- Your task:
Format the lines below as a JSON list of strings, one string per line, and leave out the blank lines.

- Records supplied:
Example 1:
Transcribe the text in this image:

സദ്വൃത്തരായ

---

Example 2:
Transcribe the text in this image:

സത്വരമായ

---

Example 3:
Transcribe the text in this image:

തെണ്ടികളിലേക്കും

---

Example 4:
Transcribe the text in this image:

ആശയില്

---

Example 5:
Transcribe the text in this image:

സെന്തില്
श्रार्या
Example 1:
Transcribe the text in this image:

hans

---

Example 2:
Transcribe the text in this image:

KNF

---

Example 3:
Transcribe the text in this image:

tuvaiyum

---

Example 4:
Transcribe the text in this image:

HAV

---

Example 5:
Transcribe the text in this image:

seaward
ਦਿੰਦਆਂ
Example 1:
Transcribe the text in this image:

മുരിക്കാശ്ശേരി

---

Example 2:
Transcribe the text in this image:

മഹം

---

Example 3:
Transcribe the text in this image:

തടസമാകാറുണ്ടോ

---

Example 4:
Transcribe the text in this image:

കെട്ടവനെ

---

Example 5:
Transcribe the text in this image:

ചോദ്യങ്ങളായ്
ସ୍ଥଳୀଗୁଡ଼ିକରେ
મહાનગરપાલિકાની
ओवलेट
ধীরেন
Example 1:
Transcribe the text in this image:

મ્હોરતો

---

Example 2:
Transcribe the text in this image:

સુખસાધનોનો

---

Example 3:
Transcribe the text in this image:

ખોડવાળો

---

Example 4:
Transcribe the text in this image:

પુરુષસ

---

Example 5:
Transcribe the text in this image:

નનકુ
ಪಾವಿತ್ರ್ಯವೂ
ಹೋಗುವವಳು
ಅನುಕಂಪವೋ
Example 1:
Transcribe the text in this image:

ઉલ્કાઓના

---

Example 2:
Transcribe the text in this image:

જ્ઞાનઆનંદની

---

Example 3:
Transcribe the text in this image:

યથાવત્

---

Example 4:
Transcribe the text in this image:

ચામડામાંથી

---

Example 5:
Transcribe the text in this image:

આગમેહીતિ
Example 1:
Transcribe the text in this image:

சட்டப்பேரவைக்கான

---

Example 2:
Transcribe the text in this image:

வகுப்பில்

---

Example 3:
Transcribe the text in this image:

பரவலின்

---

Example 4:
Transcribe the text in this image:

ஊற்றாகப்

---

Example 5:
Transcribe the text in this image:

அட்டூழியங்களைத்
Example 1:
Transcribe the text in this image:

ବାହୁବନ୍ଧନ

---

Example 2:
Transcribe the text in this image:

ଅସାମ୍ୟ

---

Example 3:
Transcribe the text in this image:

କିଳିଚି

- Written answer:
[
  "Example 1:",
  "Transcribe the text in this image:",
  "സദ്വൃത്തരായ",
  "---",
  "Example 2:",
  "Transcribe the text in this image:",
  "സത്വരമായ",
  "---",
  "Example 3:",
  "Transcribe the text in this image:",
  "തെണ്ടികളിലേക്കും",
  "---",
  "Example 4:",
  "Transcribe the text in this image:",
  "ആശയില്",
  "---",
  "Example 5:",
  "Transcribe the text in this image:",
  "സെന്തില്",
  "श्रार्या",
  "Example 1:",
  "Transcribe the text in this image:",
  "hans",
  "---",
  "Example 2:",
  "Transcribe the text in this image:",
  "KNF",
  "---",
  "Example 3:",
  "Transcribe the text in this image:",
  "tuvaiyum",
  "---",
  "Example 4:",
  "Transcribe the text in this image:",
  "HAV",
  "---",
  "Example 5:",
  "Transcribe the text in this image:",
  "seaward",
  "ਦਿੰਦਆਂ",
  "Example 1:",
  "Transcribe the text in this image:",
  "മുരിക്കാശ്ശേരി",
  "---",
  "Example 2:",
  "Transcribe the text in this image:",
  "മഹം",
  "---",
  "Example 3:",
  "Transcribe the text in this image:",
  "തടസമാകാറുണ്ടോ",
  "---",
  "Example 4:",
  "Transcribe the text in this image:",
  "കെട്ടവനെ",
  "---",
  "Example 5:",
  "Transcribe the text in this image:",
  "ചോദ്യങ്ങളായ്",
  "ସ୍ଥଳୀଗୁଡ଼ିକରେ",
  "મહાનગરપાલિકાની",
  "ओवलेट",
  "ধীরেন",
  "Example 1:",
  "Transcribe the text in this image:",
  "મ્હોરતો",
  "---",
  "Example 2:",
  "Transcribe the text in this image:",
  "સુખસાધનોનો",
  "---",
  "Example 3:",
  "Transcribe the text in this image:",
  "ખોડવાળો",
  "---",
  "Example 4:",
  "Transcribe the text in this image:",
  "પુરુષસ",
  "---",
  "Example 5:",
  "Transcribe the text in this image:",
  "નનકુ",
  "ಪಾವಿತ್ರ್ಯವೂ",
  "ಹೋಗುವವಳು",
  "ಅನುಕಂಪವೋ",
  "Example 1:",
  "Transcribe the text in this image:",
  "ઉલ્કાઓના",
  "---",
  "Example 2:",
  "Transcribe the text in this image:",
  "જ્ઞાનઆનંદની",
  "---",
  "Example 3:",
  "Transcribe the text in this image:",
  "યથાવત્",
  "---",
  "Example 4:",
  "Transcribe the text in this image:",
  "ચામડામાંથી",
  "---",
  "Example 5:",
  "Transcribe the text in this image:",
  "આગમેહીતિ",
  "Example 1:",
  "Transcribe the text in this image:",
  "சட்டப்பேரவைக்கான",
  "---",
  "Example 2:",
  "Transcribe the text in this image:",
  "வகுப்பில்",
  "---",
  "Example 3:",
  "Transcribe the text in this image:",
  "பரவலின்",
  "---",
  "Example 4:",
  "Transcribe the text in this image:",
  "ஊற்றாகப்",
  "---",
  "Example 5:",
  "Transcribe the text in this image:",
  "அட்டூழியங்களைத்",
  "Example 1:",
  "Transcribe the text in this image:",
  "ବାହୁବନ୍ଧନ",
  "---",
  "Example 2:",
  "Transcribe the text in this image:",
  "ଅସାମ୍ୟ",
  "---",
  "Example 3:",
  "Transcribe the text in this image:",
  "କିଳିଚି"
]